Proportionality and Other Misdemeanor Myths
98 Boston University Law Review 953 (2018)
28 Pages Posted: 15 May 2018 Last revised: 17 Jun 2018
Date Written: May 1, 2018
Abstract
Criminal law theory is laden with faulty assumptions about misdemeanors. This Symposium Article summarizes five key mistaken assumptions — “misdemeanor myths” — that distort misdemeanor processing: (1) the stakes are small, (2) criminal procedure matters, (3) prosecutors maximize sentences, (4) pleas are informed, and (5) the sentence matters most. In addition, it examines emerging relief efforts, such as expungements, that offer the promise of reducing disproportionate penalties. It argues that while certain initiatives hold the promise of reform, they are too often laden with onerous procedural and substantive hurdles. As a result, they offer little more than palliative relief to the rare few. They perpetrate the procedural hassle that characterizes misdemeanor courts, rather than offering relief from it.

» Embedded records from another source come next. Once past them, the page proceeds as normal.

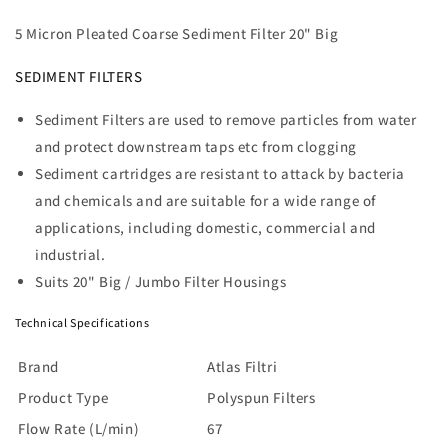
Atlas
Atlas
Filter
Filter
5 Micron Pleated Coarse Sediment Filter 20" Big
Cartridge
Cartridge
-
-
SEDIMENT FILTERS
5
5
Mic
Mic
Sediment Filters are used to remove particles from water
Pleated
Pleated
and protect downstream taps etc from clogging
20&quot;
20&quot;
Big
Big
Sediment cartridges are resistant to attack by bacteria
and chemicals and are suitable for a wide range of
applications, including domestic, commercial and
industrial.
Suits 20" Big / Jumbo Filter Housings
Technical Specifications
Brand
Atlas Filtri
Product Type
Polyspun Filters
Flow Rate (L/min)
67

Conceptually, this approach gets it backwards. It gives the misdemeanor system far more credit than is warranted in leading to outcomes that do not offend basic principles of proportionality and procedural fairness. This Article argues that relief efforts should focus on alleviating the well-documented systemic failures of the misdemeanor system, rather than assuming that the state has a legitimate penal rationale for imposing collateral penalties in the first place.